_Work required_: Copy out, word for word, everything in the rows from the line containing "lies in confidence" down to the line containing "provide additional interna", including both of those lines. Leave the pictures out of your copy.

_Given data_:
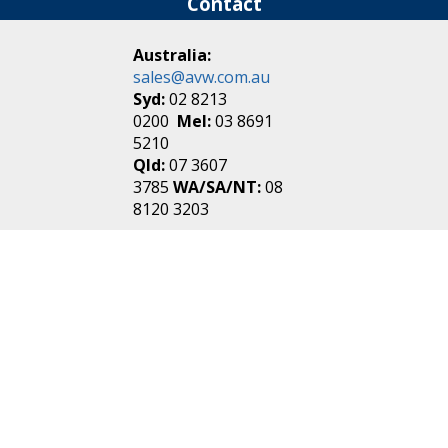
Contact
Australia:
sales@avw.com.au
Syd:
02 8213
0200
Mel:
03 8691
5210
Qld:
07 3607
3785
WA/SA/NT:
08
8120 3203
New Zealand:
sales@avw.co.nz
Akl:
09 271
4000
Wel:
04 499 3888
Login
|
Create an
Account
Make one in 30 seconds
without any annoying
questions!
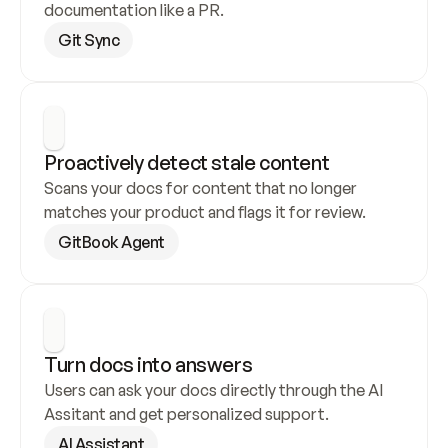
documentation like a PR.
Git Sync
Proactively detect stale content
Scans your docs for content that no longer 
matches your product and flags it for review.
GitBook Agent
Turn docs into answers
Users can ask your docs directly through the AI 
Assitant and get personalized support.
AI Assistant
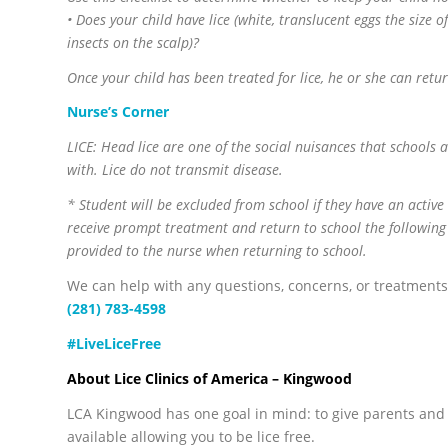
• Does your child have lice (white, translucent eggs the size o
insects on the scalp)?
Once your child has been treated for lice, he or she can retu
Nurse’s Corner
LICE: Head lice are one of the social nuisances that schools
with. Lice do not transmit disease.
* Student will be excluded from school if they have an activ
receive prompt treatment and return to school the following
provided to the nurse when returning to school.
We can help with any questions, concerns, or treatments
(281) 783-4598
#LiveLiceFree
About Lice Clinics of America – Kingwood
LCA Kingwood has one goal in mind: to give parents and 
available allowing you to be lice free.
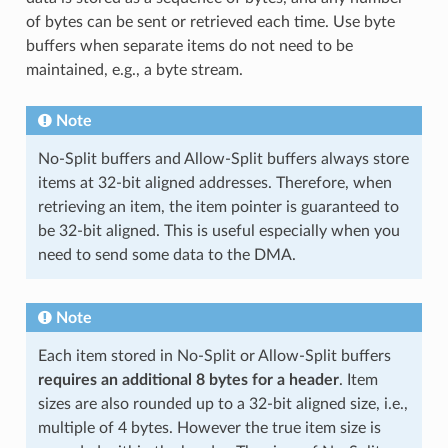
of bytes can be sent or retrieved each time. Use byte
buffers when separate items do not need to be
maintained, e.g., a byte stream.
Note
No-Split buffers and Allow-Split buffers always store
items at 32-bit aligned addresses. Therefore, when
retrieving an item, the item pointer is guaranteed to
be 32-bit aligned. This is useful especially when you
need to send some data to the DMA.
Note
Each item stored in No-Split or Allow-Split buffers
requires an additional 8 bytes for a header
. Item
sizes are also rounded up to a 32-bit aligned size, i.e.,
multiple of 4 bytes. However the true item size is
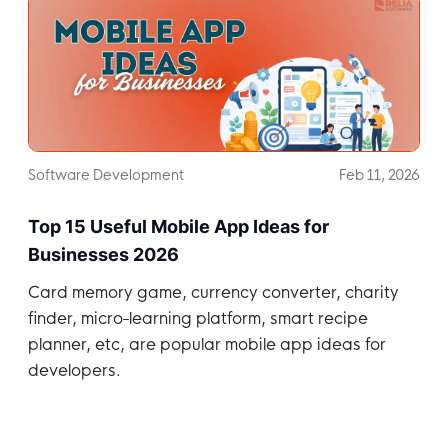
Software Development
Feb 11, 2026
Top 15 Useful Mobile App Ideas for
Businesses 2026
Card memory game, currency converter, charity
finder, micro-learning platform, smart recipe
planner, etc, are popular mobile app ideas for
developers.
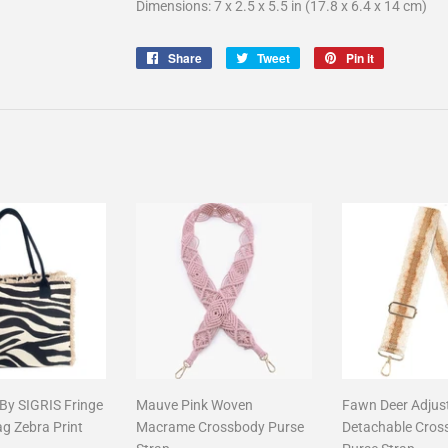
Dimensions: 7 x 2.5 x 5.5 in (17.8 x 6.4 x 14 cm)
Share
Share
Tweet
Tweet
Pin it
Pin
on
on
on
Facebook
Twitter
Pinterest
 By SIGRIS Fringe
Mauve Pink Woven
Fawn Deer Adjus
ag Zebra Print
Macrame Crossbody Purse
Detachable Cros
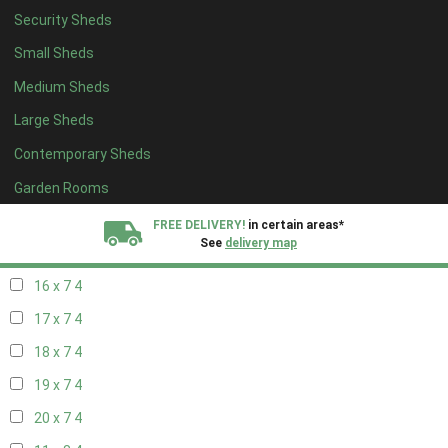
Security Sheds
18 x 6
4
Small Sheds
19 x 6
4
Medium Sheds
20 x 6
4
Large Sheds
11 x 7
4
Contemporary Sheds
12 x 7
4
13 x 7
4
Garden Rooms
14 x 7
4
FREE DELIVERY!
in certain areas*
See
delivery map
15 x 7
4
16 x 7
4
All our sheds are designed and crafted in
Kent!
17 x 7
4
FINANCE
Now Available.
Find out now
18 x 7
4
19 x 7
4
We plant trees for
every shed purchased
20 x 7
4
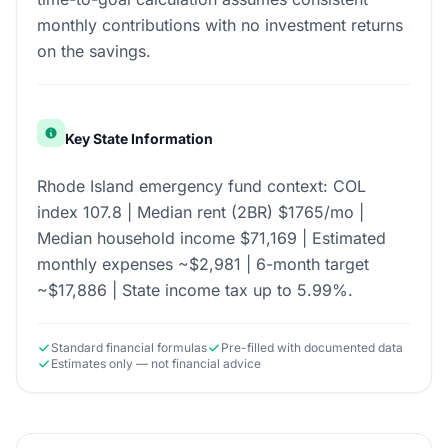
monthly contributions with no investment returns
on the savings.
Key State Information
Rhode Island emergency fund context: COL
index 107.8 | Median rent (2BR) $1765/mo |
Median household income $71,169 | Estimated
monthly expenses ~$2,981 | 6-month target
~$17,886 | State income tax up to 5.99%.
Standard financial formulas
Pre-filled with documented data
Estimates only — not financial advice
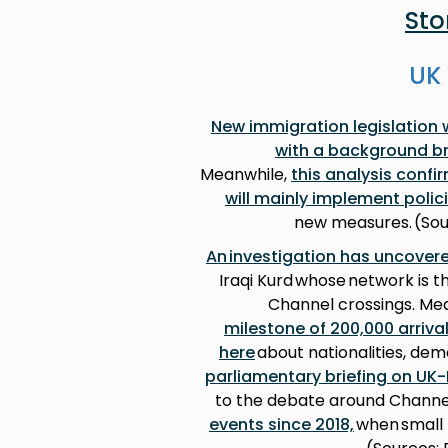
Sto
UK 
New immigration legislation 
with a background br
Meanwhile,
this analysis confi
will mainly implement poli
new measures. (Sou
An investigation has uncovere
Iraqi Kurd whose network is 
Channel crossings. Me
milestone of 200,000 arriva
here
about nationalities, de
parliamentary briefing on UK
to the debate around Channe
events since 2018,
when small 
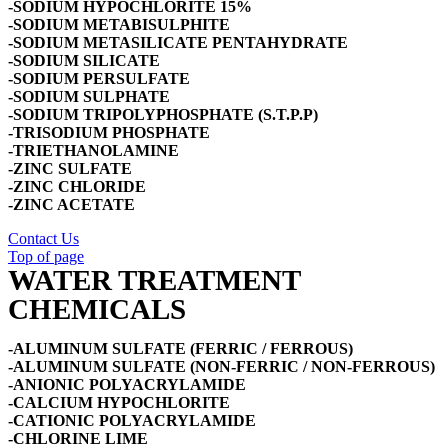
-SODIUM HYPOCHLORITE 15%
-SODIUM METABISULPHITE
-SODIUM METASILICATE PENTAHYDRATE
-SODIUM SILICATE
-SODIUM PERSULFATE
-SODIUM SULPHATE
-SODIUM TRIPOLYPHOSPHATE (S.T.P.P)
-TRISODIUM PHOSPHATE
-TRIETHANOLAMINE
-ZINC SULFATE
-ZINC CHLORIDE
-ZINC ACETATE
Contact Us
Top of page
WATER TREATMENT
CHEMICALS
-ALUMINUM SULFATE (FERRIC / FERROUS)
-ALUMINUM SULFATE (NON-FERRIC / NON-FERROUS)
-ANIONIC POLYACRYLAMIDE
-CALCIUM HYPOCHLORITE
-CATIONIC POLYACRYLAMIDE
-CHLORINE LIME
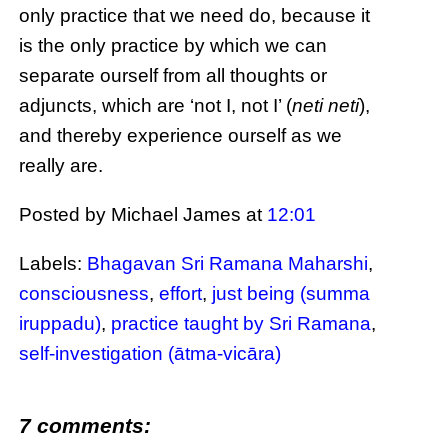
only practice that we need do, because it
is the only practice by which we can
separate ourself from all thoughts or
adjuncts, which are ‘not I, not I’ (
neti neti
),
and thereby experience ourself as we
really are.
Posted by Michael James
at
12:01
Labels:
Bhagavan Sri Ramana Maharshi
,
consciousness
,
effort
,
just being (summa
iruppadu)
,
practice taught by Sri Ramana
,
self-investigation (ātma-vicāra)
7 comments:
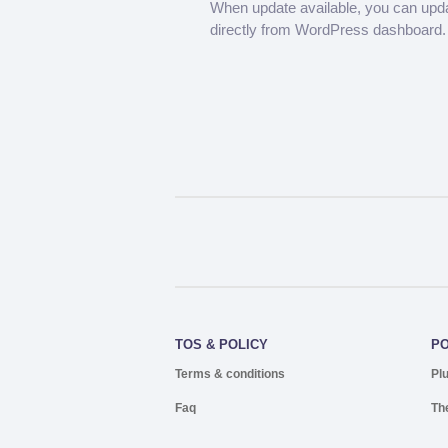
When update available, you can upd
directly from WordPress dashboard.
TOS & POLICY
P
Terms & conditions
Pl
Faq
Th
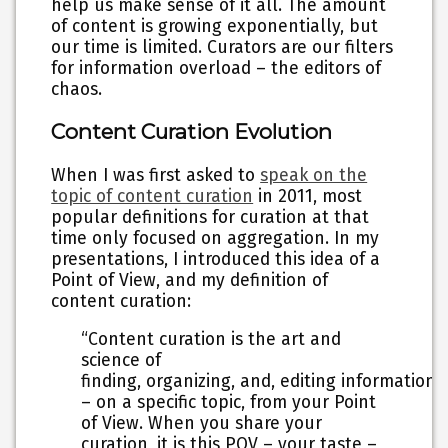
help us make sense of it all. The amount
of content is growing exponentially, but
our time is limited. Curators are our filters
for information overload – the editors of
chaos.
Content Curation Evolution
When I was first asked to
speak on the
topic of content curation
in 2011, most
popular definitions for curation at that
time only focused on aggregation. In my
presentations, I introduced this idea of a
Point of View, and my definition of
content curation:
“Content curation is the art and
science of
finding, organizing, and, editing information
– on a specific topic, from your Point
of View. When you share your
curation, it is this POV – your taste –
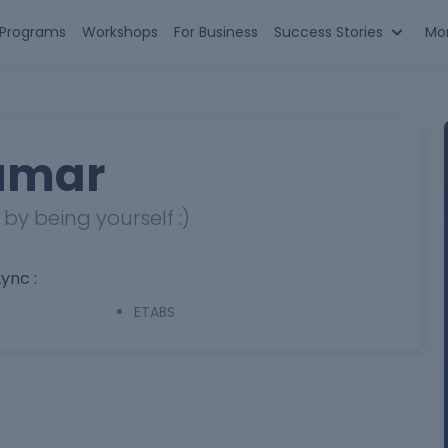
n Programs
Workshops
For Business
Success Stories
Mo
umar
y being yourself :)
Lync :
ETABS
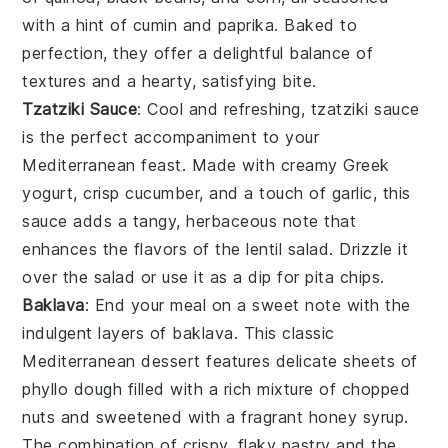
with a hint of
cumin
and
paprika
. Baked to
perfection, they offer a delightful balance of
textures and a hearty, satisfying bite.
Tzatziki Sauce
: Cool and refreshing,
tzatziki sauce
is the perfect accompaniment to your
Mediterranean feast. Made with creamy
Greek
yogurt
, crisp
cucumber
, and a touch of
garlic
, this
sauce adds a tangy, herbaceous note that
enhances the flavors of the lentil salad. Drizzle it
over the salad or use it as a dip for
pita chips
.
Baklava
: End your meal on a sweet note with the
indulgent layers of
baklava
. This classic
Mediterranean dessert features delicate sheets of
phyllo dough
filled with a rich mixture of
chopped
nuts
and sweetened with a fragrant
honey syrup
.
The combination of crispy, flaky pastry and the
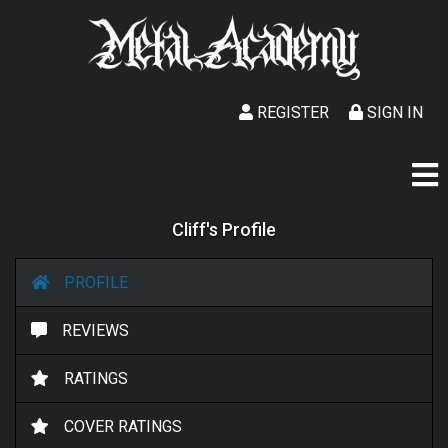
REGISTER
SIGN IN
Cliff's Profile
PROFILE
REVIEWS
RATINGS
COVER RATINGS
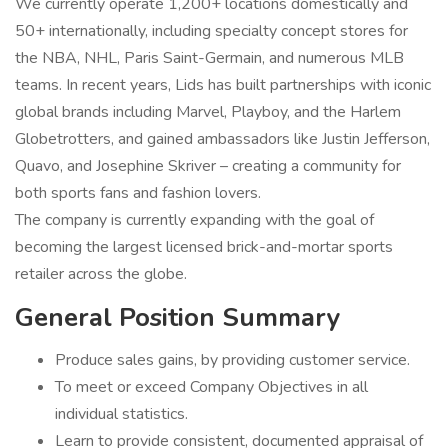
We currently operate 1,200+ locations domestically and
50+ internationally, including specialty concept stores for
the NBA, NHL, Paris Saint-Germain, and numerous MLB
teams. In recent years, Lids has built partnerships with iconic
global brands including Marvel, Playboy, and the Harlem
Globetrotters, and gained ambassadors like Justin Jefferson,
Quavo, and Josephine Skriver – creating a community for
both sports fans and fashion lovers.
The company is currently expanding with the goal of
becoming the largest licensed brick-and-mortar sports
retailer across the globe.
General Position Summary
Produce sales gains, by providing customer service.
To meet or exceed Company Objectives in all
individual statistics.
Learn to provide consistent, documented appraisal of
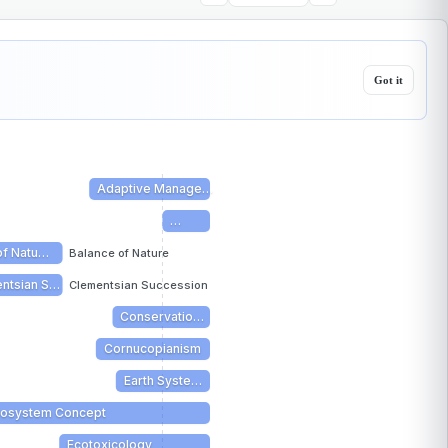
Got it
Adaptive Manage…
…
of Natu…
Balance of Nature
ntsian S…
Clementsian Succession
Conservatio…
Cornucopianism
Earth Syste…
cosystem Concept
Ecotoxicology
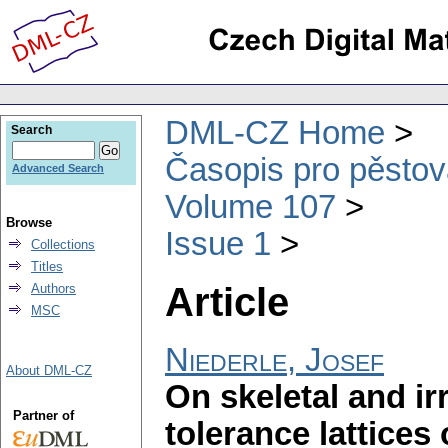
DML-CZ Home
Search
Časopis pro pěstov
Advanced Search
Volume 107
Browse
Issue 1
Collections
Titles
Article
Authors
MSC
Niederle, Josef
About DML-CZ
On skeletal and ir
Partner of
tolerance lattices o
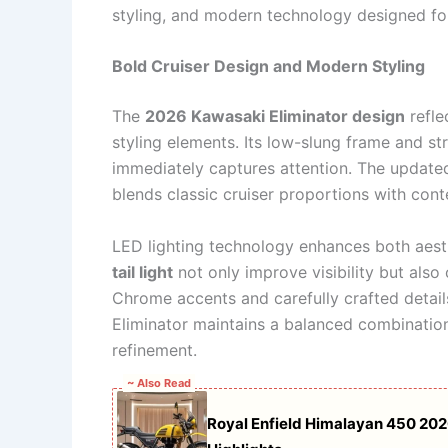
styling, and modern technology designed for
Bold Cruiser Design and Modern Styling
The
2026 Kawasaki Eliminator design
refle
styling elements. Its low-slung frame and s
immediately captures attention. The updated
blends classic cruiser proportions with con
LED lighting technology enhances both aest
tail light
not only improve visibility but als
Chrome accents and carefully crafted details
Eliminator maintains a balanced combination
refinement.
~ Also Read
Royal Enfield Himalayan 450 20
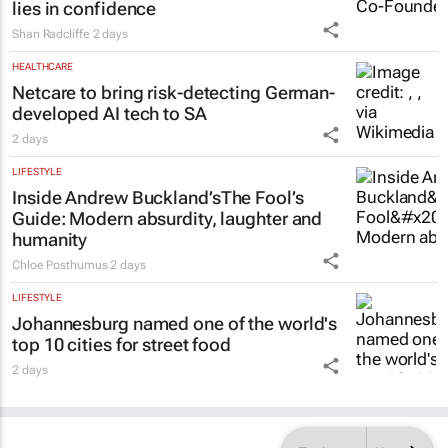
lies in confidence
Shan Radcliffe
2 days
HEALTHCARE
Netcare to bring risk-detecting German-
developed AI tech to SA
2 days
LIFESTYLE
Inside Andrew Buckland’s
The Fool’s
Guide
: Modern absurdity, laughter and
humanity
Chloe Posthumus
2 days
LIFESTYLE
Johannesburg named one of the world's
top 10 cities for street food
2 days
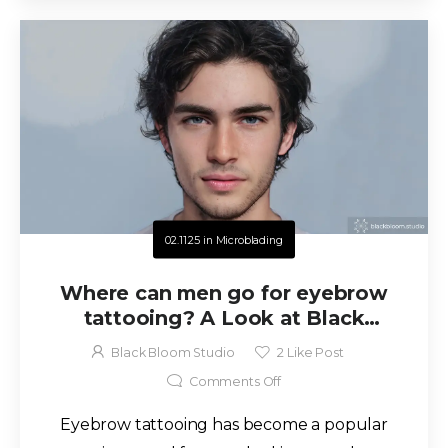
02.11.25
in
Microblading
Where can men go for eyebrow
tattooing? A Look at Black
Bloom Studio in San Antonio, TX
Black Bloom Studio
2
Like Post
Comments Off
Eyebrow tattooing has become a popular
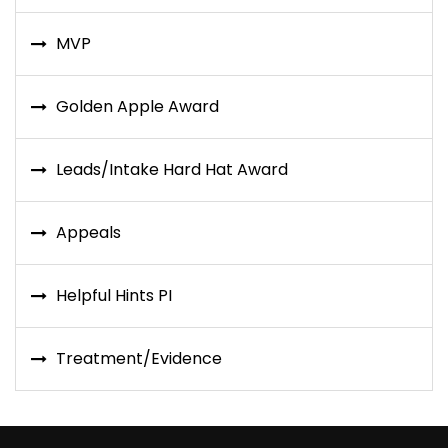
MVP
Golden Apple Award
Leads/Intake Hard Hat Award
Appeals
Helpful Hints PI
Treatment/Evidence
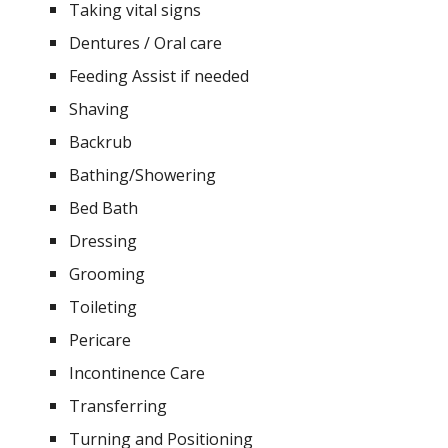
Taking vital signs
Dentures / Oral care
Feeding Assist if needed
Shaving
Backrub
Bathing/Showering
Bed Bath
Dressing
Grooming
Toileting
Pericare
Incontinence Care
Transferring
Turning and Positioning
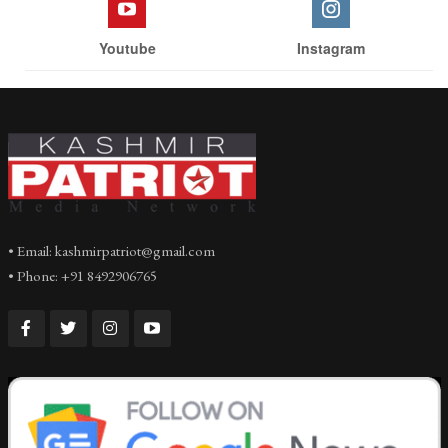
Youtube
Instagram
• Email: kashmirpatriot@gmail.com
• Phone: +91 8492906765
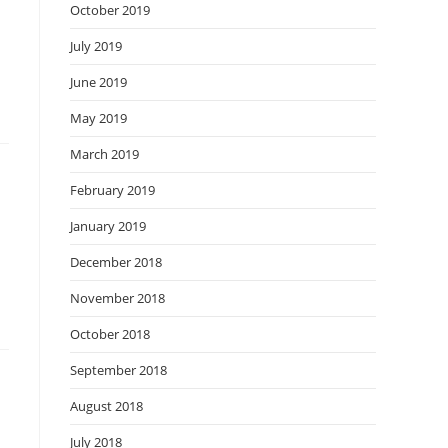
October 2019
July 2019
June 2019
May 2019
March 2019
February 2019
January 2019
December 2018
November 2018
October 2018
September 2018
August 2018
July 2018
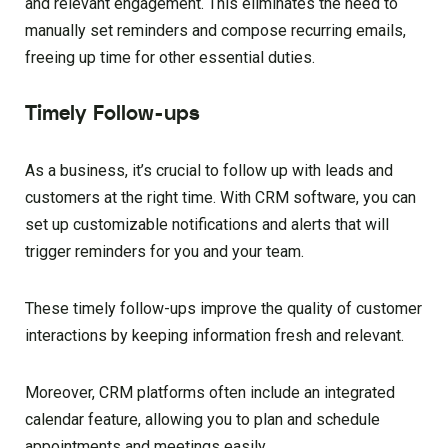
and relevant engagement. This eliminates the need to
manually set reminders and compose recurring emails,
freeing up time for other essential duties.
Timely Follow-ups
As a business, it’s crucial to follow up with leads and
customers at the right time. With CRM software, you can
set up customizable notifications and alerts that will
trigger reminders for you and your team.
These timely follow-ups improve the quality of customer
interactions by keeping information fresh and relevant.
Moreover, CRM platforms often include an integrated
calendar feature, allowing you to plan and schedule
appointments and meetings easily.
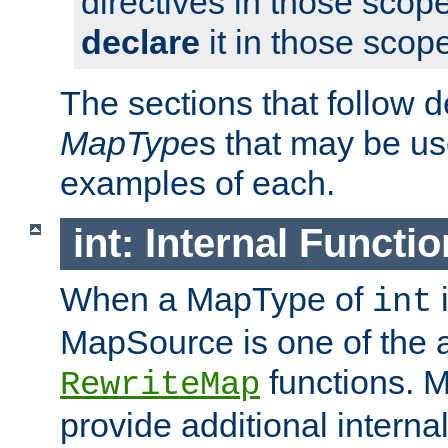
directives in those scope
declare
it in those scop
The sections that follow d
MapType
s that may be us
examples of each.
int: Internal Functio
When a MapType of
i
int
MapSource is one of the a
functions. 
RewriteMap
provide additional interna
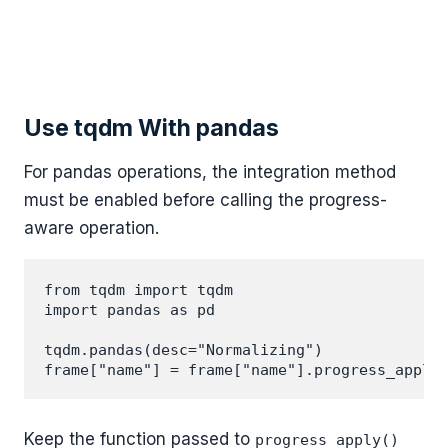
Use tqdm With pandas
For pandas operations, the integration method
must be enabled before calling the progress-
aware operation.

_Solution_:
lies in confidence
Shan Radcliffe
2 days
HEALTHCARE
Netcare to bring risk-detecting German-
developed AI tech to SA
2 days
LIFESTYLE
Inside Andrew Buckland’s
The Fool’s
Guide
: Modern absurdity, laughter and
humanity
Chloe Posthumus
2 days
LIFESTYLE
Johannesburg named one of the world's
top 10 cities for street food
2 days
02.11.25
in
Microblading
Where can men go for eyebrow
tattooing? A Look at Black
Bloom Studio in San Antonio, TX
Black Bloom Studio
2
Like Post
Comments Off
Eyebrow tattooing has become a popular
MVP
Golden Apple Award
Leads/Intake Hard Hat Award
Appeals
Helpful Hints PI
Treatment/Evidence
Taking vital signs
Dentures / Oral care
Feeding Assist if needed
Shaving
Backrub
Bathing/Showering
Bed Bath
Dressing
Grooming
Toileting
Pericare
Incontinence Care
Transferring
Turning and Positioning
Youtube
Instagram
• Email: kashmirpatriot@gmail.com
• Phone: +91 8492906765
October 2019
July 2019
June 2019
May 2019
March 2019
February 2019
January 2019
December 2018
November 2018
October 2018
September 2018
August 2018
July 2018
and relevant engagement. This eliminates the need to
manually set reminders and compose recurring emails,
freeing up time for other essential duties.
Timely Follow-ups
As a business, it’s crucial to follow up with leads and
customers at the right time. With CRM software, you can
set up customizable notifications and alerts that will
trigger reminders for you and your team.
These timely follow-ups improve the quality of customer
interactions by keeping information fresh and relevant.
Moreover, CRM platforms often include an integrated
calendar feature, allowing you to plan and schedule
appointments and meetings easily.
directives in those scope
declare
it in those scop
The sections that follow d
MapType
s that may be us
examples of each.
int: Internal Functio
When a MapType of
i
int
MapSource is one of the a
functions. 
RewriteMap
provide additional interna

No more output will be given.